Change your clothes, change your life: because you can’t go naked I was brought up to believe that caring about clothes was the mark of a frivolous and light-minded person. I recall that my sister once said something that suggested an interest in fashion and my mother said, “I can’t believe that a daughter of mine is such a clotheshorse.” She could have said it in an admiring tone that acknowledged her own lack of chic, but she said it scornfully.
Brescia says that clothes are communication. Whatever you wear is a statement. You have to wear something, so you should wear things that communicate what you want to communicate. You see a middle aged guy standing in line at the bank wearing jeans, he says, and within seconds you’ve decided the kind of work he does, his income, his level of education, his political views and a bunch of stuff about his character and habits. Others do the same for you.
And then he talks about the phenomenon of making an effort… sometimes. If you’re not expecting an important meeting or planning for a social event where you want to look your best, you don’t make any effort to communicate your best self or even your true self. Why prepare, he asks, for a day when nothing happens? Is that really the kind of day you want? Instead, you should prepare for a day when you meet your next big adventure.

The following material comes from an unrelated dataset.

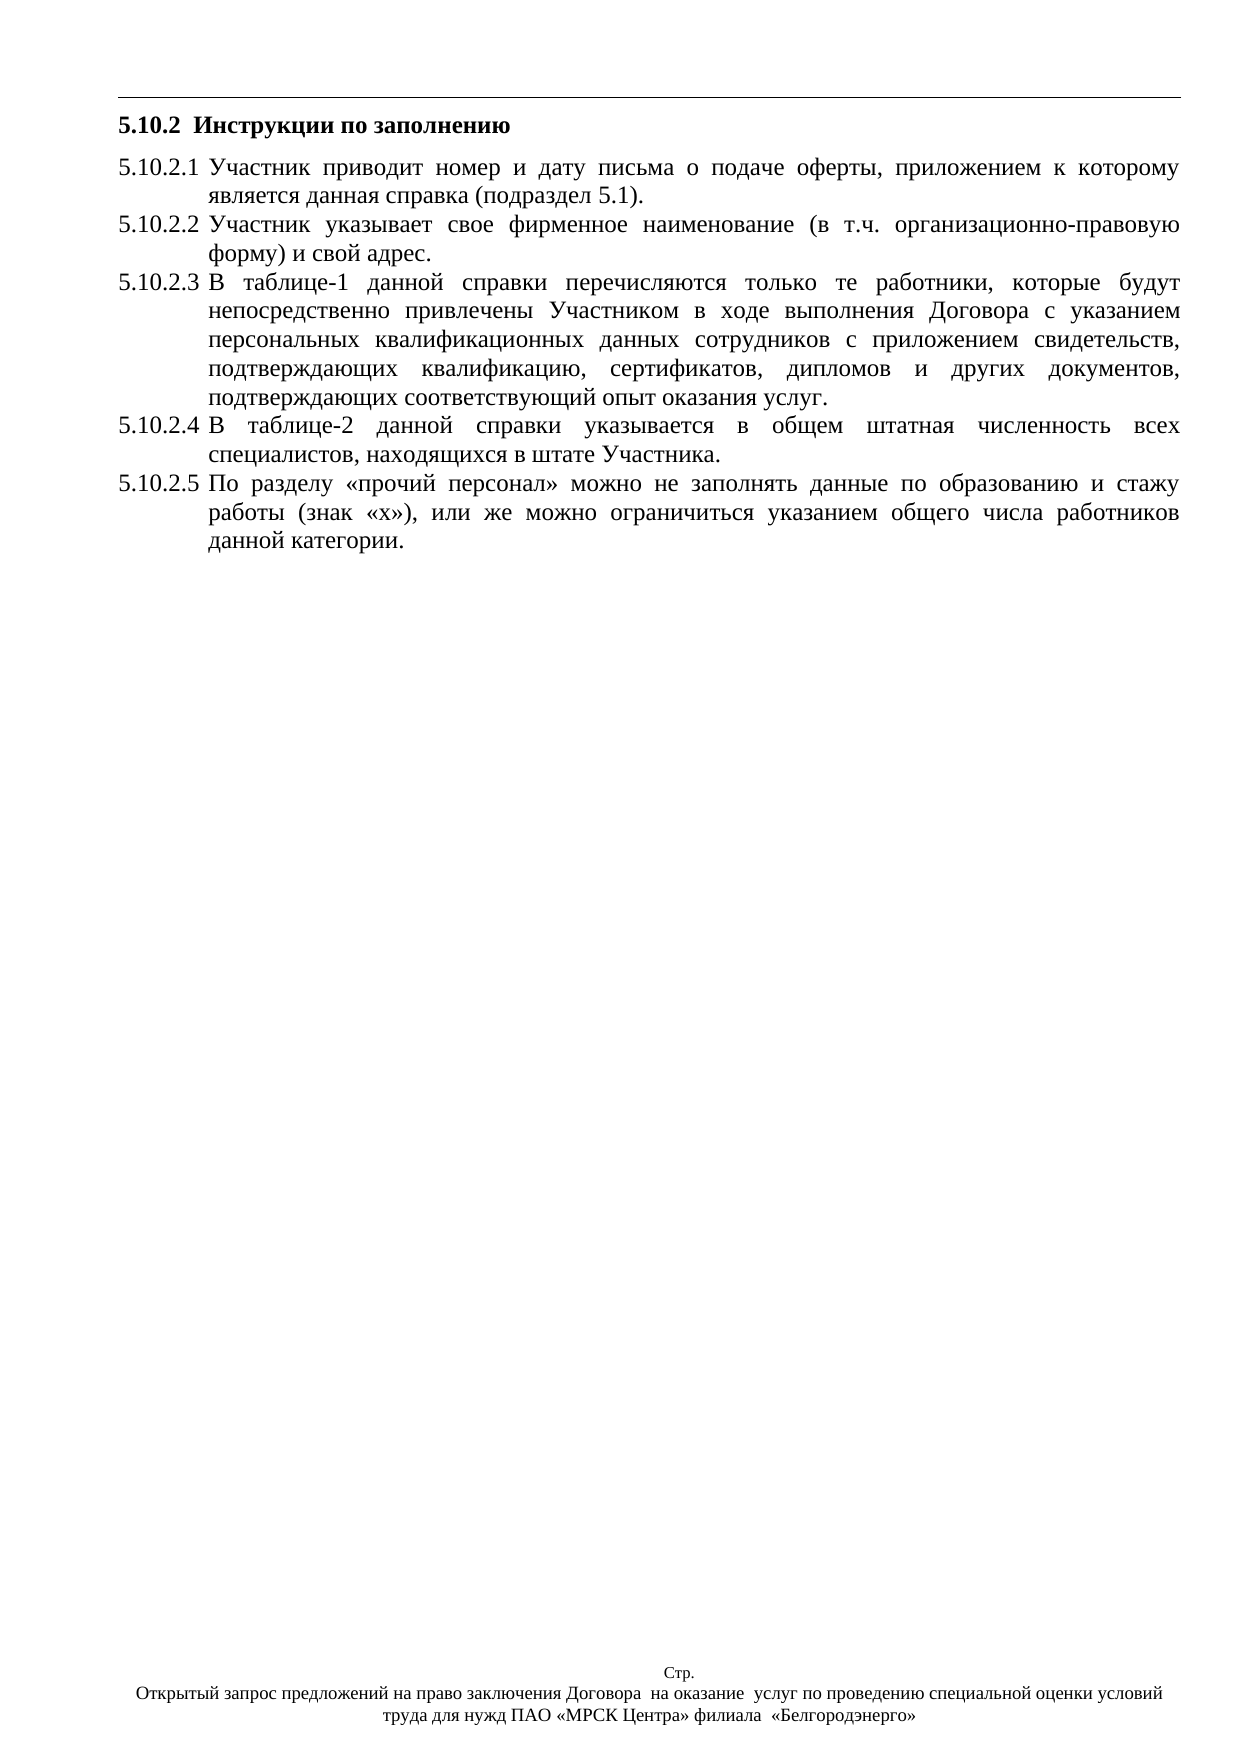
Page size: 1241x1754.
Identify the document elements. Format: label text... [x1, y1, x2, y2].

One of his biggest goals for this book, he says, “is to get you to question the assumption that there are certain days on which you should try to look great, and other days on which it doesn’t matter.”

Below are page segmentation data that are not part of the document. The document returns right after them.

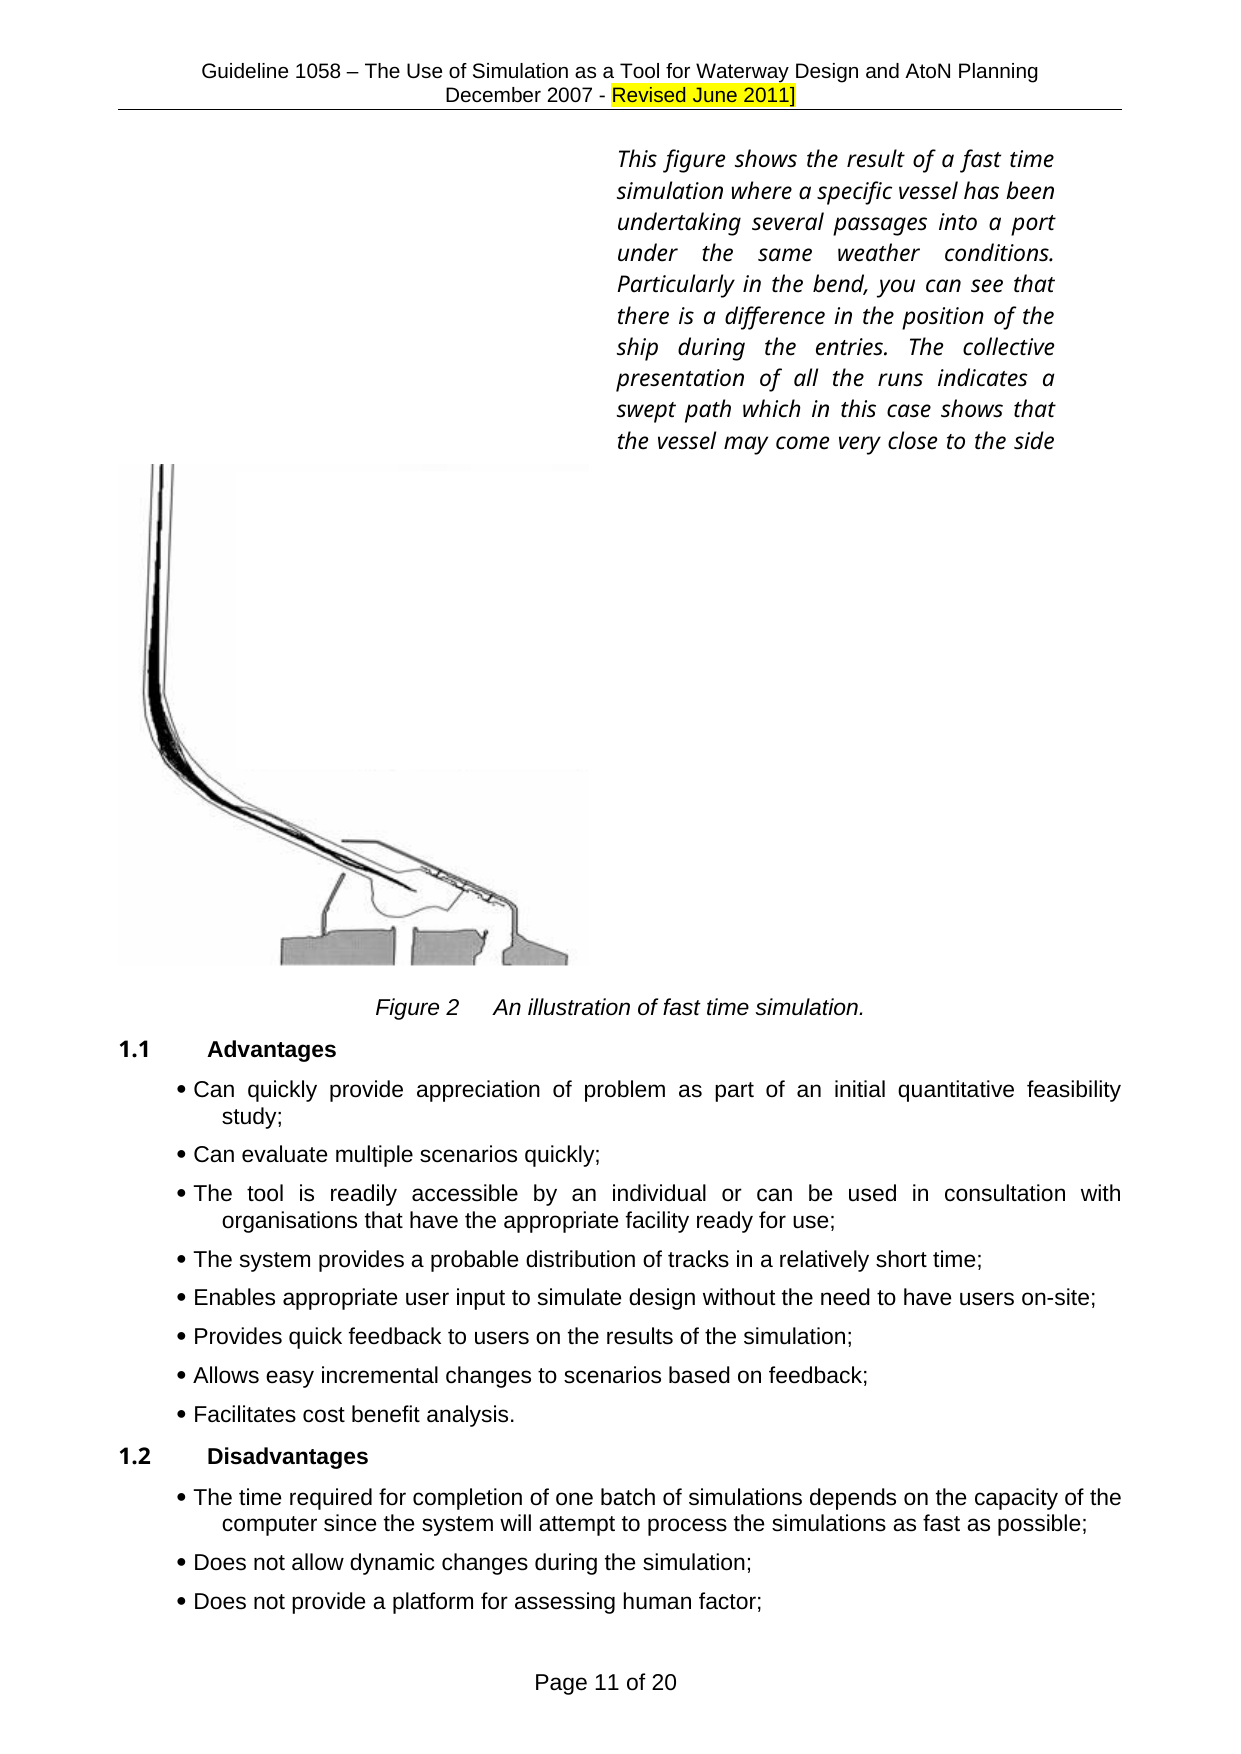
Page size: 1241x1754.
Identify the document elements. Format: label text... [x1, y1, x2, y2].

text Can evaluate multiple scenarios quickly; [177, 1141, 1122, 1168]
text Facilitates cost benefit analysis. [177, 1401, 1122, 1427]
picture [118, 464, 589, 982]
text Does not allow dynamic changes during the simulation; [177, 1549, 1122, 1575]
text Enables appropriate user input to simulate design without the need to have users on-site; [177, 1284, 1122, 1311]
text The tool is readily accessible by an individual or can be used in consultation with organisations that have the appropriate facility ready for use; [177, 1180, 1122, 1233]
subtitle Advantages [118, 1032, 1122, 1064]
text Does not provide a platform for assessing human factor; [177, 1588, 1122, 1614]
text The system provides a probable distribution of tracks in a relatively short time; [177, 1246, 1122, 1272]
text Can quickly provide appreciation of problem as part of an initial quantitative feasibility study; [177, 1076, 1122, 1129]
text An illustration of fast time simulation. [118, 994, 1122, 1020]
text Allows easy incremental changes to scenarios based on feedback; [177, 1362, 1122, 1388]
subtitle Disadvantages [118, 1440, 1122, 1471]
text Provides quick feedback to users on the results of the simulation; [177, 1323, 1122, 1349]
text The time required for completion of one batch of simulations depends on the capacity of the computer since the system will attempt to process the simulations as fast as possible; [177, 1483, 1122, 1536]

I’m not sure I have the option of looking great, but I am trying to have the right attitude. #1 daughter, who is one of those women who always looks great, showed up for a meeting with frizzy hair, destroyed jeans, minimal makeup, and a striped T. It made me worry about her. Not because she didn’t look great, but because she didn’t look like herself. She informed me that looking like herself takes her a couple of hours. I probably can’t or won’t do that. But I don’t want people to worry about me because I’m dressed for a day at the computer, not a day with humans.
So, having embraced his thinking on the subject, I’m going on to the specific changes Brescia suggests.
Oh — I also made a change in my morning routine. I’m doing pretty well with my morning and evening routines, and I made one simple tweak: I make a cup of tea at the end of my morning routine and put on makeup while it steeps. That one thing has caused me to get my face painted every day.
Brescia’s first suggestion: strive for harmony. When we see an outfit in which the pieces don’t go together, he says, “our eyes and our brains register both the outfit and the owner as visual noise.”
Lately, I’m wearing jeans or — for meetings — my Elle pants or the single pair of tailored trousers I bought for my interim wardrobe. Vine has been sending me lots of capri pants, but I believe that they make a woman look short and stocky or at least undiginified, so I wear them when I’m not planning to leave the house. Having covered my bottom, I pick a shirt. I have three bright linen camp shirts and two bright silk ones, and mostly I just pick one of those. If I have a meeting, I’ll add a jacket. I’m dressed. Is that harmonious? I guess I’ll find out. Brescia says to spend a lot more time looking in the mirror.